**Work order**: Please identify each line in the material below that contains the word "category" and copy those lines out.

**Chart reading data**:
◇ ◇ ◇ ◇ ◇

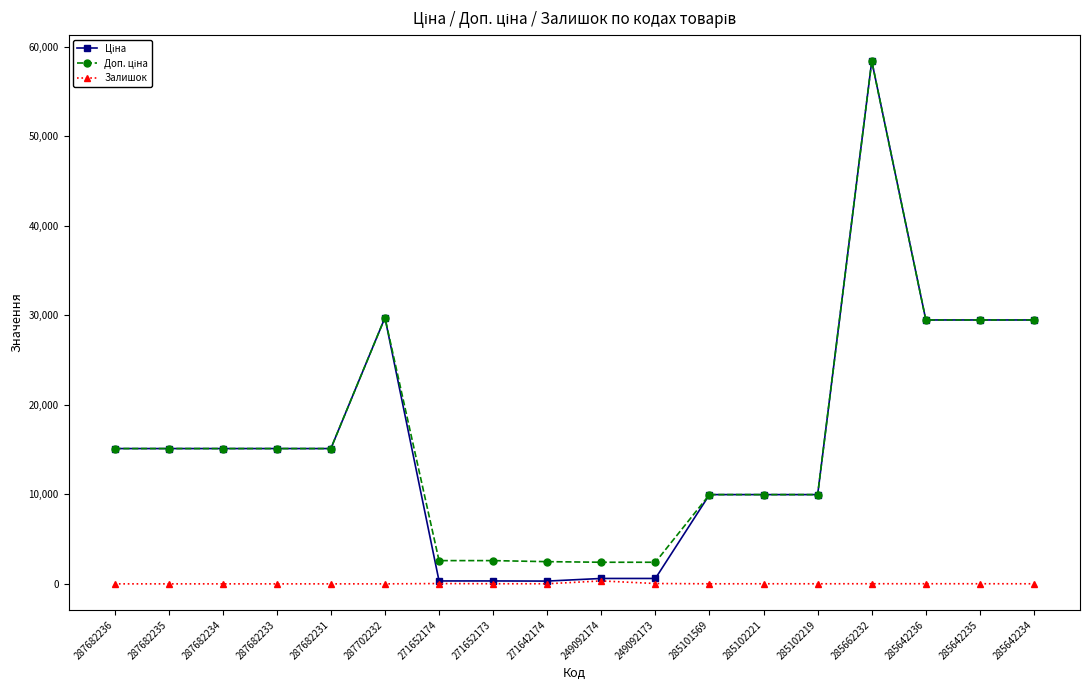

At which category is the sum across all series the highest?

285662232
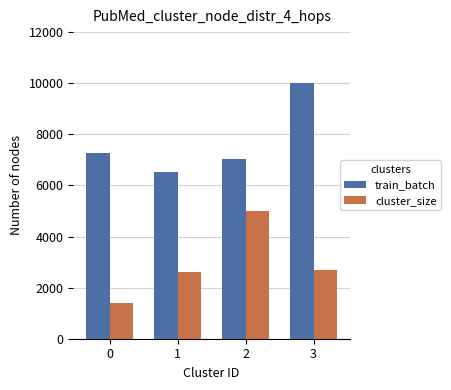

Reading left to right, extract all data points from this chart.

train_batch: 7277.2	6534.7	7029.7	10000.0
cluster_size: 1402.4	2622.0	5000.0	2682.9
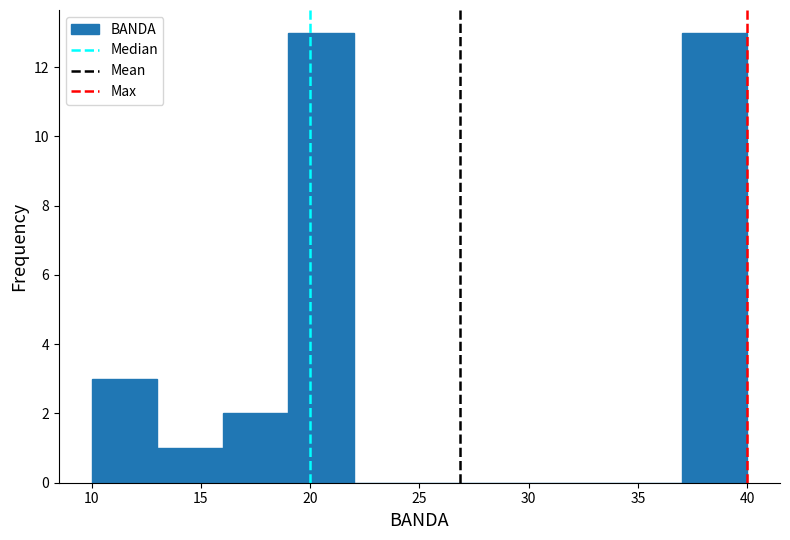

How tall is the bar that spans 10 to 13 on the x-axis? The values are not printed on the chart, so give them approximately, as read against the axis.

3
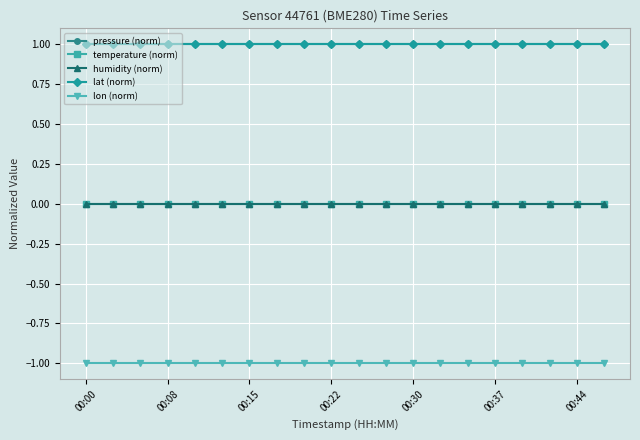

Reading right to left, extract all data points from this chart.

pressure (norm): 1	1	1	1	1	1	1	1	1	1	1	1	1	1	1	1	1	1	1	1
temperature (norm): 0	0	0	0	0	0	0	0	0	0	0	0	0	0	0	0	0	0	0	0
humidity (norm): 0	0	0	0	0	0	0	0	0	0	0	0	0	0	0	0	0	0	0	0
lat (norm): 1	1	1	1	1	1	1	1	1	1	1	1	1	1	1	1	1	1	1	1
lon (norm): -1	-1	-1	-1	-1	-1	-1	-1	-1	-1	-1	-1	-1	-1	-1	-1	-1	-1	-1	-1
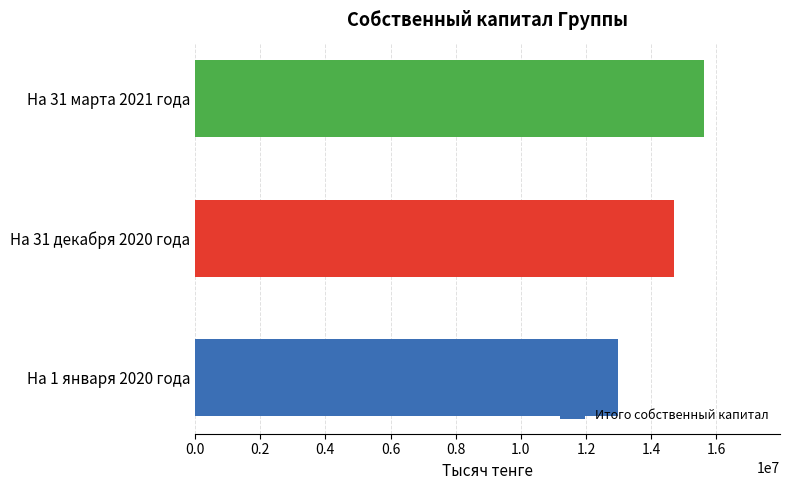

Which category has the highest value across all series?

На 31 марта 2021 года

◇ ◇ ◇ ◇ ◇

**Output for this task**:
At which category is the sum across all series the highest?
Which category has the highest value across all series?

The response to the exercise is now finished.